Let $\Sigma$ be a closed orientable surface surface, and let $\omega$ and $\omega'$ be symplectic forms on $\Sigma$. Then each $\omega$ and $\omega'$ determines an orientation on $\Sigma$, and so any diffeomorphism such that $F^*\omega'=\omega$ preserves orientation. However, suppose that $\omega$ and $\omega'$ induce different orientations, then $F:\Sigma\rightarrow \Sigma$ is still an orientation preserving map, but I feel like the claim that $[\omega]=[\omega']$ no longer holds. In particular if we denote by $\Sigma$ the surface with the orientation induced by $\omega$, and $\Sigma'$ the surface with the orientation induced by $\omega'$, then it is true that: $$\int_\Sigma \omega=\int_{\Sigma'}\omega'$$ however, if the orientations disagree then: $$\int_\Sigma\omega'=-\int_\Sigma \omega$$ so $[\omega]=-[\omega']$ in $H^2(\mathbb R)$. In particular, if $\Sigma=\mathbb S^2$, there is an antipodal map $t$, so there exists an example of this form with $(\mathbb S^2,\omega)$ and $(\mathbb S^2,-\omega)$.
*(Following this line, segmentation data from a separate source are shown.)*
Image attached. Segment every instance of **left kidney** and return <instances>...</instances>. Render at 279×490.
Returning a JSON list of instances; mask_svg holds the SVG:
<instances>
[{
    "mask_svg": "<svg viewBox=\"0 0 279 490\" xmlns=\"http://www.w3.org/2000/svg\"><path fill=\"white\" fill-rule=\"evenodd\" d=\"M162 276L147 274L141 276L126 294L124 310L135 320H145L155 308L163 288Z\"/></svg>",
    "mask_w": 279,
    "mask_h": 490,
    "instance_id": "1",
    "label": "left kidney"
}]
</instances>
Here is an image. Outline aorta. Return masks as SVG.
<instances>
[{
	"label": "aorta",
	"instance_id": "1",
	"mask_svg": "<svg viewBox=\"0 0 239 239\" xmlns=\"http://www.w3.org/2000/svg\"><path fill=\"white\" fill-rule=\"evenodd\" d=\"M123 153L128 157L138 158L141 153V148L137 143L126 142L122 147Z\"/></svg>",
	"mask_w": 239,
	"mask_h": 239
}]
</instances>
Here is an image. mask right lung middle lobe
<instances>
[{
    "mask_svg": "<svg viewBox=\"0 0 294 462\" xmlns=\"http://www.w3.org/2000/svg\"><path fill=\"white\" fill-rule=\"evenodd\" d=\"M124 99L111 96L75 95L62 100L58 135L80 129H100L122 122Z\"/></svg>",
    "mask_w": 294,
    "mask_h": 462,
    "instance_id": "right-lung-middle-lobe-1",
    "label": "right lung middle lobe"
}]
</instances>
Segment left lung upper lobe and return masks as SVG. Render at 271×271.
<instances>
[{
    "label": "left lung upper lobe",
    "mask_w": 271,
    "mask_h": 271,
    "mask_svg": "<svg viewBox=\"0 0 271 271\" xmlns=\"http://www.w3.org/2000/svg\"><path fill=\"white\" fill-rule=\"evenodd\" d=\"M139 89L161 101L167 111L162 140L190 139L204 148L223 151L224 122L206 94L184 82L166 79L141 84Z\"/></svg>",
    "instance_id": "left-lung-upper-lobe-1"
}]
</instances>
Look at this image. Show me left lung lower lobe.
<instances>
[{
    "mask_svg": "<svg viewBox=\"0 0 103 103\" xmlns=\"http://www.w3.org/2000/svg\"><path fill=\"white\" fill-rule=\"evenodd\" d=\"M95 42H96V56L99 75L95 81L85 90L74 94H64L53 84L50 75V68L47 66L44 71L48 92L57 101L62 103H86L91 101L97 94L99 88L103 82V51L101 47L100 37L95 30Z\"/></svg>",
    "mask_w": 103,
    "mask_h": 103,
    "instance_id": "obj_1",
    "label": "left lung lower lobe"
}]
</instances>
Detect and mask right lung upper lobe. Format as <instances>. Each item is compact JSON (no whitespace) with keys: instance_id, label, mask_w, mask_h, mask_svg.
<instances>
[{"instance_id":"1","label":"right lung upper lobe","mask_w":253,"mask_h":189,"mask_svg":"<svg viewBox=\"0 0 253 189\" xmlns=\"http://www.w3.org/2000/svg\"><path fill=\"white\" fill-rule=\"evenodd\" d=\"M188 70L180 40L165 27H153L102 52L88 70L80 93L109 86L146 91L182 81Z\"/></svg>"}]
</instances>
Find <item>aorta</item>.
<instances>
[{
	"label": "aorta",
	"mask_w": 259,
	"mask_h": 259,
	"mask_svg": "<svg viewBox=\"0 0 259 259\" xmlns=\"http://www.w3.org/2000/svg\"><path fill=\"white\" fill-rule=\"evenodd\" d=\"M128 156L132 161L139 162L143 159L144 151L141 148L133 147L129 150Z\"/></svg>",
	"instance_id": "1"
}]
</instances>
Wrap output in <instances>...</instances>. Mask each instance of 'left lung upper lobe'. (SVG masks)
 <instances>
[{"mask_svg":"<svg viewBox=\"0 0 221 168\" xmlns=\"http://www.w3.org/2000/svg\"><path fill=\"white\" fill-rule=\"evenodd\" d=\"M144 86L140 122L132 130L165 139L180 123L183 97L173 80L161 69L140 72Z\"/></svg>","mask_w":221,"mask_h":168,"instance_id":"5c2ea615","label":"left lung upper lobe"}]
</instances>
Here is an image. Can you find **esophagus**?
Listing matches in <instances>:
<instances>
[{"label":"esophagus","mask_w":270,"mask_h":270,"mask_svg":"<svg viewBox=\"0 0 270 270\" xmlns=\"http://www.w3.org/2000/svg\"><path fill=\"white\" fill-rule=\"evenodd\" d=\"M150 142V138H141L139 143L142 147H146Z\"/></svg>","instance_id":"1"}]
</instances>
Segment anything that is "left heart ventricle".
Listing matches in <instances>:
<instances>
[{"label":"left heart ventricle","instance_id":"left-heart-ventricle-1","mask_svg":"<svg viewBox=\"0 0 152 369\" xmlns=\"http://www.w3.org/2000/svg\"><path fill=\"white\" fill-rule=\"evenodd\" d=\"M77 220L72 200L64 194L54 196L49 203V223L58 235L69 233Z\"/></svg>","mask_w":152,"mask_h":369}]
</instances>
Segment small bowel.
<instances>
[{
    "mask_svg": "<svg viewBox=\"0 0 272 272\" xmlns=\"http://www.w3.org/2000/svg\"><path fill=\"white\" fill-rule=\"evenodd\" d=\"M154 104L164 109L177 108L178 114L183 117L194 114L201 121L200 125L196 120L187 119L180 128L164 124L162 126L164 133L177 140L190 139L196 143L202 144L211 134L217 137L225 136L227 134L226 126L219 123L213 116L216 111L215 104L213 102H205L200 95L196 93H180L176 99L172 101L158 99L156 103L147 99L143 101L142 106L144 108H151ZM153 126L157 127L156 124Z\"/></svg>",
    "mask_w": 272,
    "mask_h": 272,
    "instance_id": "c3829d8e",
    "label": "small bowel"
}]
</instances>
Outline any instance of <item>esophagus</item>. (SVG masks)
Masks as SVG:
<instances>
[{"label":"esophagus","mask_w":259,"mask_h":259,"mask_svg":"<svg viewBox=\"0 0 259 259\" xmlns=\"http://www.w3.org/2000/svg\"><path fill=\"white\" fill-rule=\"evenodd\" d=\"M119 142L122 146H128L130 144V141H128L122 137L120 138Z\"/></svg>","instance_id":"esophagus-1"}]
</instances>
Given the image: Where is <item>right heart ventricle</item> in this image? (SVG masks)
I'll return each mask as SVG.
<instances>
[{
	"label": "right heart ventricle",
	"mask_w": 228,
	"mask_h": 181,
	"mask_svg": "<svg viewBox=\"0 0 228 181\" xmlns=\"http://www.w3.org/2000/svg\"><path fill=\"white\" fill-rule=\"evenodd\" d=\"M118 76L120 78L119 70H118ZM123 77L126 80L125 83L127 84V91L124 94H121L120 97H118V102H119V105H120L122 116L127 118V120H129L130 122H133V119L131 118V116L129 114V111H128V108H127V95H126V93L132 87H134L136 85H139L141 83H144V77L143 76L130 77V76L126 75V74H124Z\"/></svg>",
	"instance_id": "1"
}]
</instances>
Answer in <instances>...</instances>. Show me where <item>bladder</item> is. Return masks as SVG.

Moreover, having read Moser's original paper, he proves his general statement (Moser's theorem) on a closed manifold $M$ for orientation preserving automorphisms, which I assume means a fixed orientation on $M$, as if he doesn't Moser's trick completely falls apart. So I am unsure of how to reconcile this difference in the other direction...